Praise involves a delicate balance and blend of excellence in word and music, and heartfelt expression of godly emotion and feeling. No wonder the psalmists prays that the word of his mount and the meditation of his heart may be acceptable in God’s sight (Ps 19:14).

Putting words in my mouth (Ps 119:13)

It’s often frowned on—putting words in someone else’s mouth. The barrister will be reprimanded for “leading the witness” by the presiding judge in a trial. We complain bitterly, “you’re putting words in my mouth” when we’re accused of saying something we certainly didn’t mean at all.

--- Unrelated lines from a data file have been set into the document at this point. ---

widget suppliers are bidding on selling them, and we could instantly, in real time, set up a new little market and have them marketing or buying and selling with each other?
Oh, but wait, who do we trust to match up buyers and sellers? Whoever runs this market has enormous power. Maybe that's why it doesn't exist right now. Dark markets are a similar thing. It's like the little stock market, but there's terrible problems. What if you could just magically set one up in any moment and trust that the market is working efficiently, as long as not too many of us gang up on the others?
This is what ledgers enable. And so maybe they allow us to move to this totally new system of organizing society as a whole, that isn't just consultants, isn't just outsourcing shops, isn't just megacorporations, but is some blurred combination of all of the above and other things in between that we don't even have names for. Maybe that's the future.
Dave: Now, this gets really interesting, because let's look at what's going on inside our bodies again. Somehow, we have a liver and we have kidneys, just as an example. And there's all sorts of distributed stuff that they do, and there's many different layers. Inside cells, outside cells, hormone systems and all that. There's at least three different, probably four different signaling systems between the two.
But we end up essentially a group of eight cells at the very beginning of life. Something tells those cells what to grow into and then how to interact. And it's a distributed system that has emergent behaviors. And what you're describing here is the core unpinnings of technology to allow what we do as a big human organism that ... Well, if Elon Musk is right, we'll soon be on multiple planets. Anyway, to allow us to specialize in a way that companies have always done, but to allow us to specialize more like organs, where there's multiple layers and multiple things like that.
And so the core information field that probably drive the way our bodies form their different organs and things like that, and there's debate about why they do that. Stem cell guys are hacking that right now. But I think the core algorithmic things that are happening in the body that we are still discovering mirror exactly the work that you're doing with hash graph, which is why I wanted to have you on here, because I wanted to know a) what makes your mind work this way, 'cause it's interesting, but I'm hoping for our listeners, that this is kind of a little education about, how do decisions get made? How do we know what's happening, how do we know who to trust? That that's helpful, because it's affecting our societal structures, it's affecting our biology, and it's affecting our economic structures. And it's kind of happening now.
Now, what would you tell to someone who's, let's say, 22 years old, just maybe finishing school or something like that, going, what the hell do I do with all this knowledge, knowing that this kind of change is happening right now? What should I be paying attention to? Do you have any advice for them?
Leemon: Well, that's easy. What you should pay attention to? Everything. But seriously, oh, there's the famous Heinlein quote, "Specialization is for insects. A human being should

But is it ever a good thing? What if you were scheduled to meet a celebrity, a hero, royalty? Or perhaps if you were to meet an estranged relative for the first time in a long time? Many’s the person in such circumstances has been heard to ask, “What shall I say?” Not this time the complaint, “How dare you put words in to my mouth?” but, rather, the plea, “Can someone please put some words in my mouth!”

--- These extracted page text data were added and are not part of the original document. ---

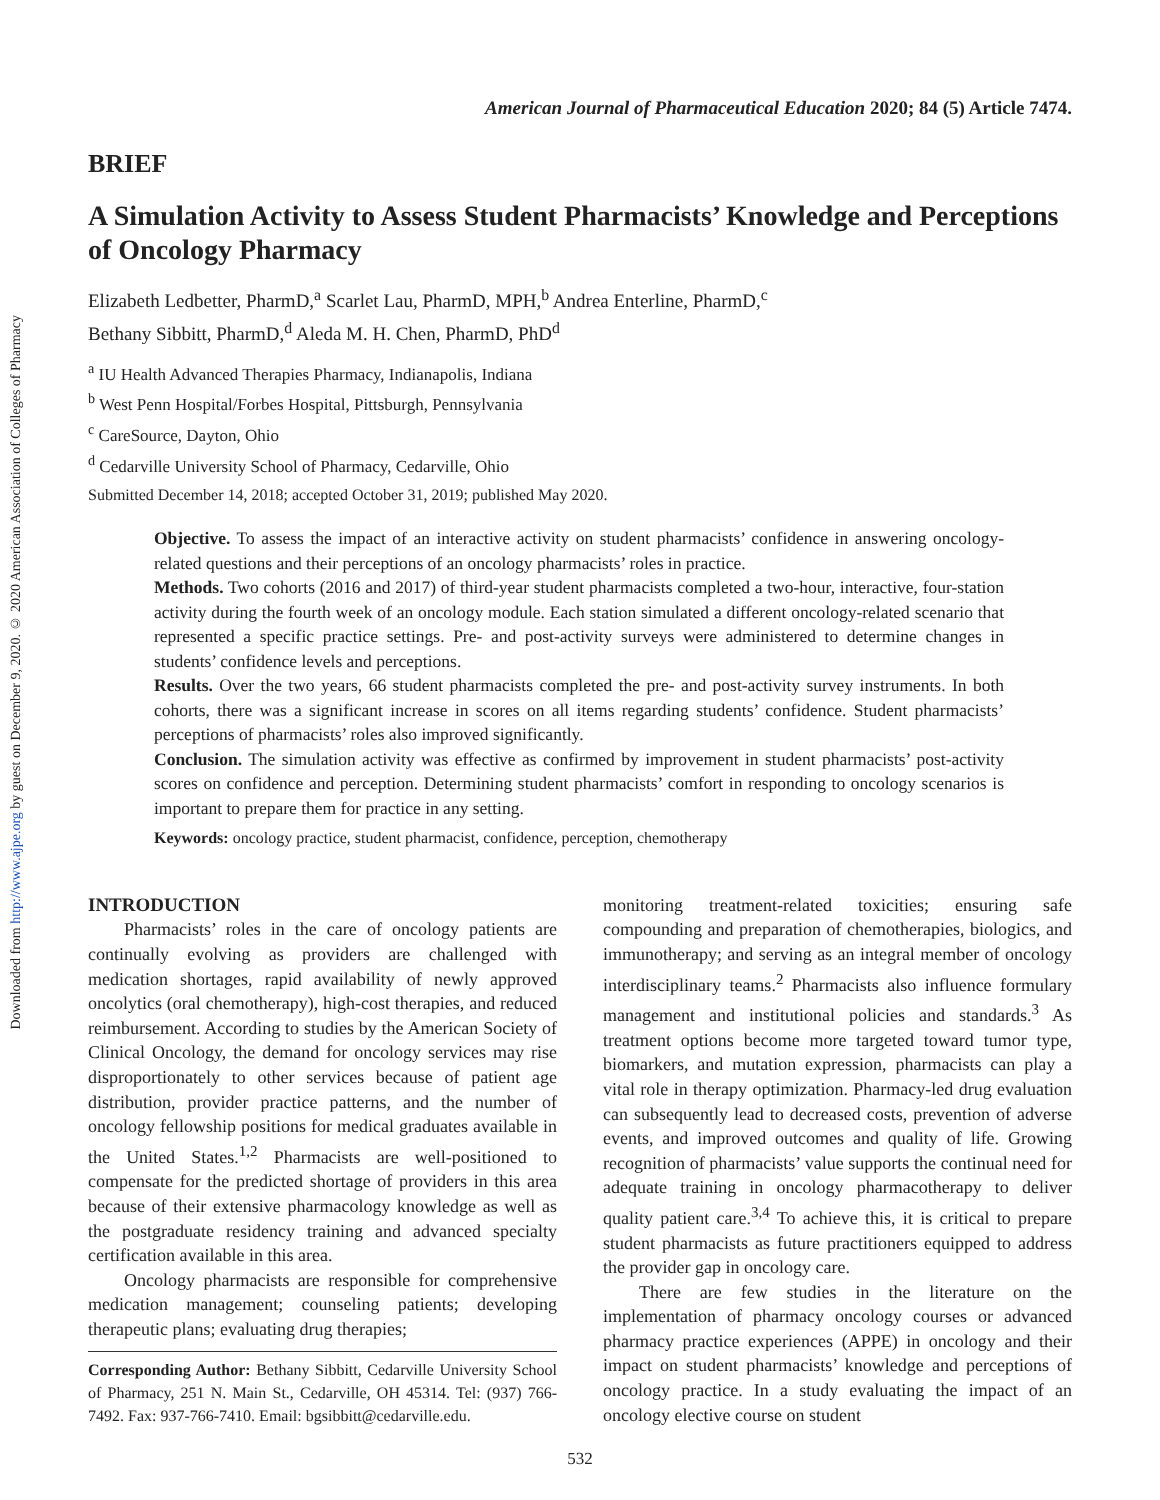Downloaded from http://www.ajpe.org by guest on December 9, 2020. © 2020 American Association of Colleges of Pharmacy
American Journal of Pharmaceutical Education 2020; 84 (5) Article 7474.
BRIEF
A Simulation Activity to Assess Student Pharmacists’ Knowledge and Perceptions of Oncology Pharmacy
Elizabeth Ledbetter, PharmD,<sup>a</sup> Scarlet Lau, PharmD, MPH,<sup>b</sup> Andrea Enterline, PharmD,<sup>c</sup>
Bethany Sibbitt, PharmD,<sup>d</sup> Aleda M. H. Chen, PharmD, PhD<sup>d</sup>
<sup>a</sup> IU Health Advanced Therapies Pharmacy, Indianapolis, Indiana
<sup>b</sup> West Penn Hospital/Forbes Hospital, Pittsburgh, Pennsylvania
<sup>c</sup> CareSource, Dayton, Ohio
<sup>d</sup> Cedarville University School of Pharmacy, Cedarville, Ohio
Submitted December 14, 2018; accepted October 31, 2019; published May 2020.
Objective. To assess the impact of an interactive activity on student pharmacists’ confidence in answering oncology-related questions and their perceptions of an oncology pharmacists’ roles in practice.
Methods. Two cohorts (2016 and 2017) of third-year student pharmacists completed a two-hour, interactive, four-station activity during the fourth week of an oncology module. Each station simulated a different oncology-related scenario that represented a specific practice settings. Pre- and post-activity surveys were administered to determine changes in students’ confidence levels and perceptions.
Results. Over the two years, 66 student pharmacists completed the pre- and post-activity survey instruments. In both cohorts, there was a significant increase in scores on all items regarding students’ confidence. Student pharmacists’ perceptions of pharmacists’ roles also improved significantly.
Conclusion. The simulation activity was effective as confirmed by improvement in student pharmacists’ post-activity scores on confidence and perception. Determining student pharmacists’ comfort in responding to oncology scenarios is important to prepare them for practice in any setting.
Keywords: oncology practice, student pharmacist, confidence, perception, chemotherapy
INTRODUCTION
Pharmacists’ roles in the care of oncology patients are continually evolving as providers are challenged with medication shortages, rapid availability of newly approved oncolytics (oral chemotherapy), high-cost therapies, and reduced reimbursement. According to studies by the American Society of Clinical Oncology, the demand for oncology services may rise disproportionately to other services because of patient age distribution, provider practice patterns, and the number of oncology fellowship positions for medical graduates available in the United States.<sup>1,2</sup> Pharmacists are well-positioned to compensate for the predicted shortage of providers in this area because of their extensive pharmacology knowledge as well as the postgraduate residency training and advanced specialty certification available in this area.
Oncology pharmacists are responsible for comprehensive medication management; counseling patients; developing therapeutic plans; evaluating drug therapies;
Corresponding Author: Bethany Sibbitt, Cedarville University School of Pharmacy, 251 N. Main St., Cedarville, OH 45314. Tel: (937) 766-7492. Fax: 937-766-7410. Email: bgsibbitt@cedarville.edu.
monitoring treatment-related toxicities; ensuring safe compounding and preparation of chemotherapies, biologics, and immunotherapy; and serving as an integral member of oncology interdisciplinary teams.<sup>2</sup> Pharmacists also influence formulary management and institutional policies and standards.<sup>3</sup> As treatment options become more targeted toward tumor type, biomarkers, and mutation expression, pharmacists can play a vital role in therapy optimization. Pharmacy-led drug evaluation can subsequently lead to decreased costs, prevention of adverse events, and improved outcomes and quality of life. Growing recognition of pharmacists’ value supports the continual need for adequate training in oncology pharmacotherapy to deliver quality patient care.<sup>3,4</sup> To achieve this, it is critical to prepare student pharmacists as future practitioners equipped to address the provider gap in oncology care.
There are few studies in the literature on the implementation of pharmacy oncology courses or advanced pharmacy practice experiences (APPE) in oncology and their impact on student pharmacists’ knowledge and perceptions of oncology practice. In a study evaluating the impact of an oncology elective course on student
532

And when it comes to addressing Almighty God? What words shall we use? The psalmist knew exactly what to say.

With my lips I declare all the rules of your mouth. (Psalm 119:13)

He had learned that God is the great teacher (Psalm 119:12) and had already done what the disciples had done when they asked Jesus, “teach us to pray”—put some words in our mouths!

It may well be that the psalmist is declaring God’s word to others, perhaps unbelievers (as in Psalm 119:46). But if he relies on God to supply words for his witness, surely he dare not rely on himself to worship God. Is this what he is driving at when he tells us that God’s word is the subject of his songs, presumably of worship (Psalm 119:54)? His praise to God is comprised of God’s own words and addressed to God.

The psalmist’s constant meditation is not simply him thinking his own thoughts on his own. Is he not going over things in his mind before God himself? And who, in the presence of God, would sit and mumble and mutter to themselves alone? One would not do it in the presence of royalty or important people. Christian meditation involves my mind and my God. What I say when I’m meditating I don’t simply say to myself, or simply in God’s presence, but to God himself.

So what words will I use to speak to the one whose very word created all that is? How delightful that God has put his words in my mouth. He has not left my tongue-tied in his presence. He doesn’t delight to see my squirm before him, desperately seeking the words with which to address him. We have a Psalter full of praises and prayers from which to draw. We have an entire Bible to aid us speak to God in appropriate language. Shall we do better than he in discovering that precise turn of phrase that most adequately expresses out thoughts, and most glorifies him?

If the psalmist considered storing God’s word in his heart as a preventative measure against sin (Psalm 119:11), surely another great benefit of Scripture stored in the heart is its ability to supply those words we desperately need to pray to and praise God. If the psalmist shows us that learning God’s word will unleash in us heartfelt praise (Psalm 119:7), he also shows us that learning God’s word will supply the very words we need to praise God as we ought.

How shall we then praise? By using the words he has put in our mouths and on our lips.